DOCUMENT PASSAGE:
· · · ·

Ethiopia Declares a Ceasefire in the Tigray Region
[music]
Melissa Harris-Perry: This is The Takeaway. I'm Melissa Harris-Perry in for Tanzina Vega. Now, who's old enough to remember this?
Supergroup USA for Africa:
There comes a time when we heed a certain call
When the world must come together as one
There are people dying
Oh, and it's time to lend a hand to life
The greatest gift of all
We are the world, we are the children.
Melissa Harris-Perry: Yes, this is the 1984 supergroup USA for Africa singing their mega hit We Are The World. What is it that brought together superstars, Michael Jackson, Kenny Rogers, Tina Turner, Willie Nelson, Lionel Richie, Quincy Jones, and more? A charitable artistic endeavor to direct American resources and attention to a brutal famine which claimed a million lives and displaced millions more in Ethiopia.
For many Americans, largely unfamiliar with the histories, societies and nations of the African continent, the humanitarian crisis created by the 1980s famine, was the first time they'd heard public discussions of Ethiopia, but that means ideas of famine and charity forge lasting impressions of Ethiopia in the modern American consciousness. It's enough to make me want to whip out a 1984 grade school film strip and give all of us a 4 million year Ethiopian history in, let's call it, 40 seconds.
Male Speaker 1: Ethiopia, home to more than 100 million people. C of the African Union and a nation whose roots stretch back into ancient times. Dʿmt is the earliest known kingdom in this region and was a contemporary of ancient Egypt. This was the home of the legendary queen of Sheba. She converted to the faith of Solomon of Israel and bore his child who returned to Ethiopia to rule as king, beginning a long line of Ethiopian kings, who claimed direct descent from king Solomon.
Melissa Harris-Perry: That obviously wasn't the whole history, but you've got it, right? Ethiopian history goes way back. It's where humanity began, 4 million years ago, where Christianity took root. It's a cradle of civilizations and a beacon of independence on the African continent. It is a nation currently in the thick of civil war for more than eight months. Take a listen to this report from Sky News back at the end of 2020.

· · · ·

DIRECTIONS: Continue the radio transcript above about Ethiopia and the Tigray ceasefire, starting right after its last line.

MATERIAL SUPPLIED:
· · · ·

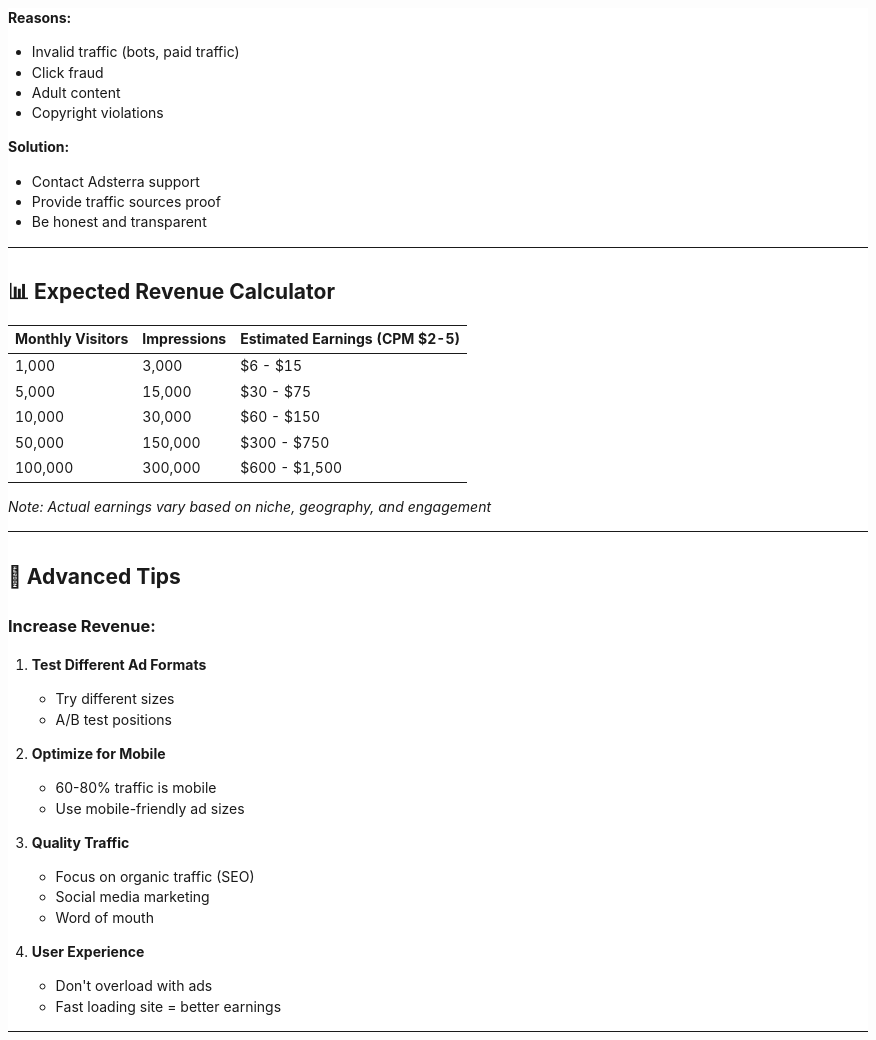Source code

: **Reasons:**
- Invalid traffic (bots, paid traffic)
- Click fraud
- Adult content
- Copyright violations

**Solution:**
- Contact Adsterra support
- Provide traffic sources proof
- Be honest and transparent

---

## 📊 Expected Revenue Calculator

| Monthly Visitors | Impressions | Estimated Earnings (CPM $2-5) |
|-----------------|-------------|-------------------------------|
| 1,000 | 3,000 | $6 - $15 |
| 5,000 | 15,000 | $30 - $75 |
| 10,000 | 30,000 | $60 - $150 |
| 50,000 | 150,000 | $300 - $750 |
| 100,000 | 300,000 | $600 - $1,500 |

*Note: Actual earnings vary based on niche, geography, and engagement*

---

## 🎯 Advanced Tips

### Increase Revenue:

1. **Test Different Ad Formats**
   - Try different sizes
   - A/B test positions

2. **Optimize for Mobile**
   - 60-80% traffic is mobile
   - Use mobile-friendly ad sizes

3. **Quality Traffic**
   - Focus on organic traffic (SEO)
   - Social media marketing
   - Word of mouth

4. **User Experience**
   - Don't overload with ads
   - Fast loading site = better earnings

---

· · · ·

RESULT OF THE TASK:
Male Speaker 2: It was difficult because we are hungry. We don't have any water, any food, we don't have any transportation.
Melissa Harris-Perry: This is the voice of one of the 1.7 million people who have been displaced by the war that destabilized the African continents second-most populous country. Thousands have died. There are reports of other atrocities from sexual violence to ethnic cleansing, all primarily perpetrated by the Ethiopian government and its allied forces, including those from Eritrea. Back in November, Ethiopian prime minister, Abiy Ahmed, formerly a winner of the Nobel prize for peace launched a sweeping military offensive against the country's northern Tigray region.
Now, the attack was in response to alleged efforts to steal weapon from a military base by a political group known as the Tigray People's Liberation Front or TPLF. The TPLF was once the most powerful rebel force in Ethiopia. Since taking office in 2018, the prime minister has sought to deprive the TPLF of its power and influence, even declaring it as a "terrorist group." Since November, the conflict has continued to escalate until this week, when the Ethiopian government declared an immediate ceasefire in Tigray as the country awaits election results from June 21st.
While all this violence has been happening, parts of the Tigray are also experiencing the worst global famine since 2011 in Somalia. How did Tigray become a flashpoint in Ethiopia, and what will all this mean for the region going forward? To answer those questions and more, we're joined now by Samuel Getachew, a freelance journalist based in Ethiopia. Samuel, it's great to have you here.
Samuel Getachew: Likewise. Thank you.
Melissa Harris-Perry: Also with us is Cameron Hudson, Senior Fellow at the Atlantic Council Africa Center. Cameron, welcome to the show.
Cameron Hudson: Thanks very much.
Melissa Harris-Perry: Samuel, you were right in the heart of this just recently, can you paint us a picture of what it's like on the ground there?
Samuel Getachew: It's really a humbling place. I visited not just the Capital Mekelle, but I was able to go to Aksum and Adigrat and Abiy Adi, and the conversation we had was very overwhelming and really, really sad for many of us who've been lucky enough to go there and have a conversation. Since we came back, we began to have a different perspective, not just taking sides, we're not taking sides obviously, but the impact on the ground does not just change your perspective and your ways, but it also touches on the core of what it means to be an Ethiopian citizen.
Melissa Harris-Perry: Can yo say just a bit more about that? Tell me one aspect of what changed in your perspective.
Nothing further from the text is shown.